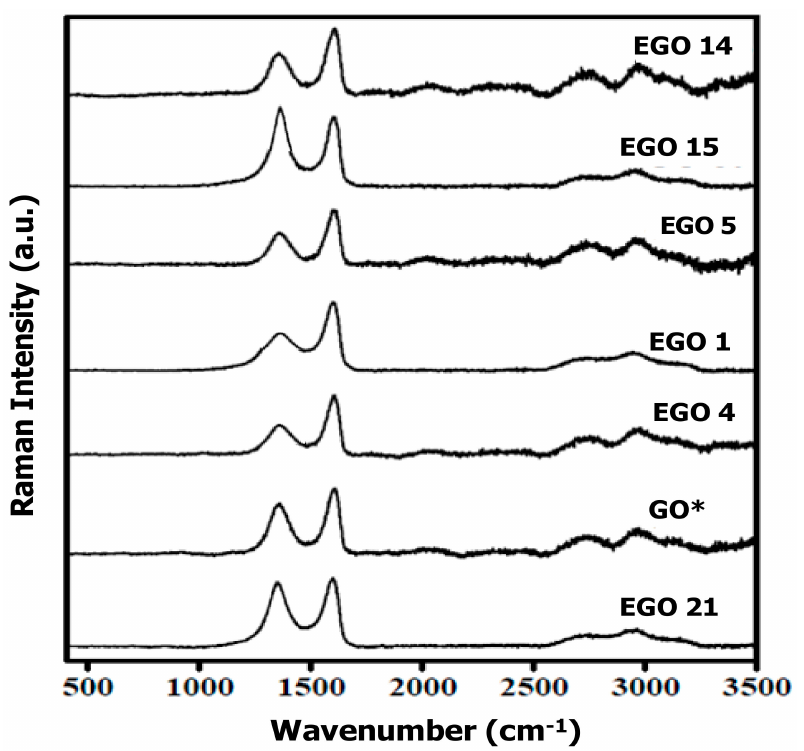
Figure 5. Raman spectra of the reference (GO*) and the indicated EGO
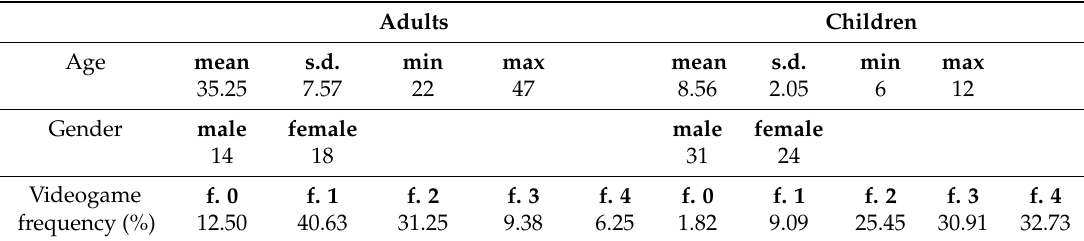
Table 3. Socio-demographic data of the participants.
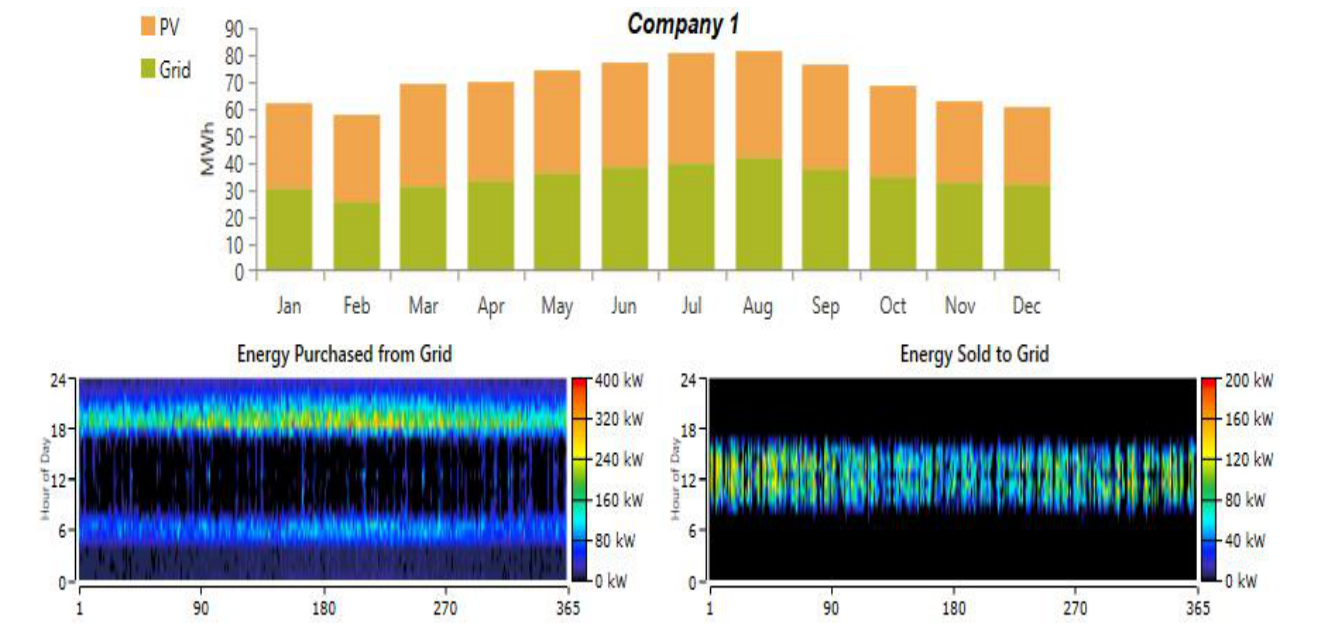
Figure 10. Company 1 system production, 2021. Table 5. The cost summary of the project in the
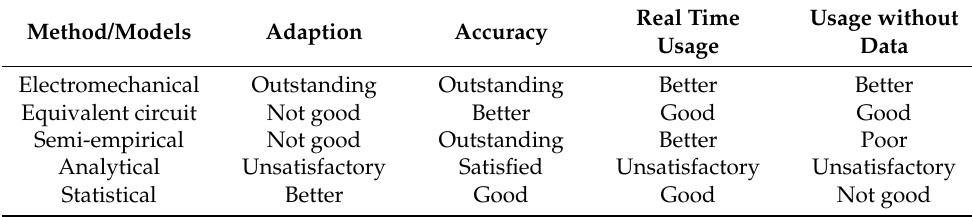
Table 2. Comparison of different approaches for SOH assessment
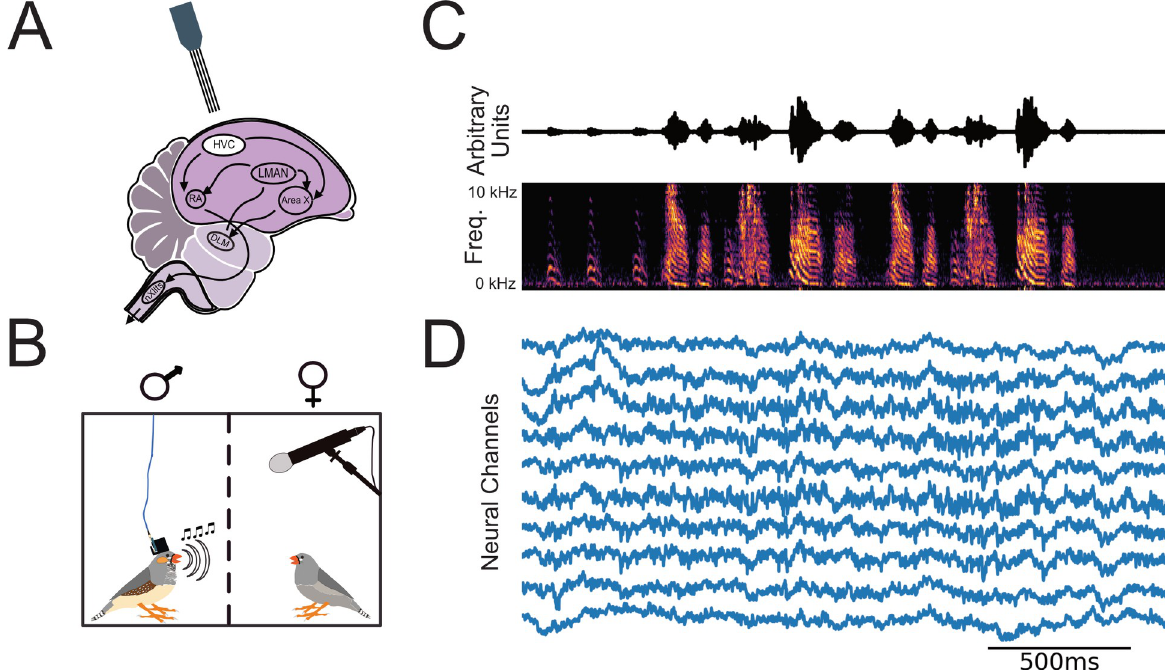
Fig 1. Continuous electrical and audio recording of chronically implanted freely behaving male zebra finch (Methods). (A) Four-Shank multi-site Si-Probes were chronically implanted targeting nucleus HVC. HVC provides input to two motor pathways that innervate neurons in the tracheosyringeal half of the hypoglosssal nucleus (nXIIts) that projects to vocal muscles. The posterior descending pathway (PDP) comprises a direct projection to the robust nucleus of the arcopallium (RA) and is necessary for both the acquisition and production of learned vocal behavior (song). The anterior forebrain pathway (AFP), provides an indirect pathway to RA, through Area X, the dorsolateral anterior thalamic nucleus (DLM), and LMAN, and is necessary for song acquisition. The PDP is homologous to a motor pathway in mammals that starts in the cerebral cortex and descends through the brain stem, while the AFP is homologous to a cortical pathway through the basal ganglia and thalamus. (B) Neural and audio recording apparatus. We recorded LFP and vocal activity from male zebra finches stimulated to sing by the presence of a female conspecific. (C) Exemplar sound pressure waveform (1.3 seconds in duration, top) from bird z007 above the corresponding spectrogram. (D) Voltage traces ( μ V) of ten randomly selected channels of simultaneously recorded neural activity aligned to the song during audio recording, after a 400 Hz low-pass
#####
» **Task statement**
Scan the listing above and copy all lines containing the word "Figure".

» **Solution below**
Figure 5. Raman spectra of the reference (GO*) and the indicated EGO
Figure 10. Company 1 system production, 2021. Table 5. The cost summary of the project in the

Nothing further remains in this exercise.